I’ve been having this recurring dream. I am sitting alone in a movie theater, about halfway down the theater. A movie is playing on the screen, but I can’t make out which one. I turn around and see lots of people standing and talking to each other along the side and back aisles. They are not seated; that privilege is reserved for the living. It is the dead who crowd the standing-room-only aisles, looking on at the movie and on those of us who sit.
Among the standing are those in our family who have died. I see Uncle Andy, Grandma and Grandpa, and others too. They look at me, nodding and smiling in recognition. I see them but never get out of my seat to approach them — not out of fear but out of respect for boundaries. I belong here and they belong there. But I don’t see you. I never see you, even though I have the dream again and again over the years. Are you there?
The dream reveals an element of my unconscious imagery: life as movie theater. According to this view, we begin life in the front of the screen and move to the back of the theater as we get older. The dead stand crowded in the back, looking on but never rejoining the living. In my dreams, I’m seated in the middle of the theater, a position that gives me some comfort. It’s not yet my time.
Everything seems to be going well with my life. My wife and I are living in a new condominium, spacious and clean. Our marriage is steady, if not strong. We vacation regularly and at attractive places: Bermuda, Mexico, the Caribbean. My scholarly work continues to be published, and it even receives modest praise. I am earning good teaching evaluations at the university. This fall, I will take a sabbatical, spending part of my time here and partly in Great Britain, where I plan on reading, writing and traveling.

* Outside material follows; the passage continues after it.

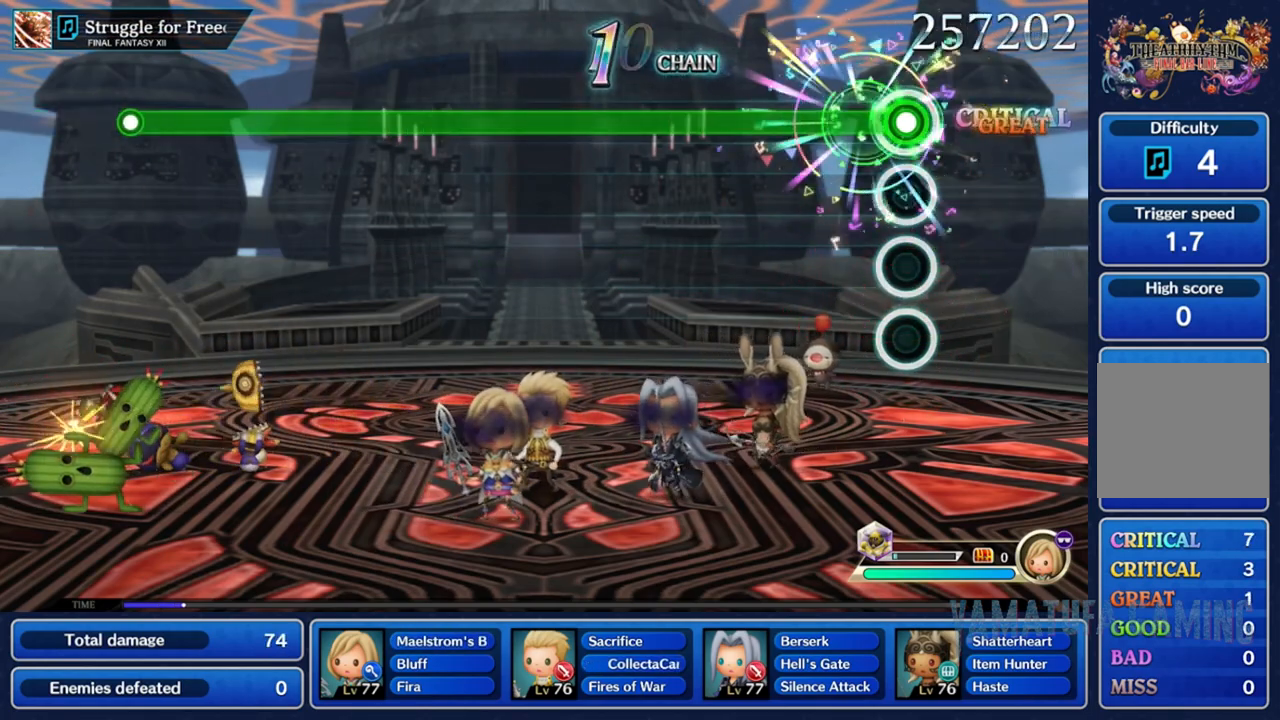
{"buttons": ["R2"], "left_stick": "center", "right_stick": "center", "events": []}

Despite this success, the night terrors come most evenings at about 2:00 a.m. I wake up with a start — jumping out of bed, sweating profusely, heart racing. I’m disoriented. My arm is numb. I sit by the side of the bed looking out, wondering what’s going on. Am I having a heart attack? Will I die in my sleep, like they said you did? I think of that prayer I was taught as a child, that dreadful prayer:
“Now I lay me down to sleep,
I pray the Lord my soul to keep,
If I should die before I wake,
I pray the Lord my soul to take.”
My wife is asleep next to me and never knows. I dare not wake her for fear that she too will lose sleep and be concerned. What if it’s nothing? It will go away, I assure myself. So, I walk into the bathroom, sit on the toilet and wait. Wait for the fear to dissipate, for the arm to return to normal, for my disorientation to disappear. Then, I return to bed and watch the clock turn. 3:00. 3:30. 4:00. 4:30. I remember the words of a poem, “Everyone is asleep at 4:30.” But I am still awake. By 5:00 or 5:30 in the morning I fall asleep out of shear exhaustion — and awake an hour or so later. This ritual repeats itself for weeks, months.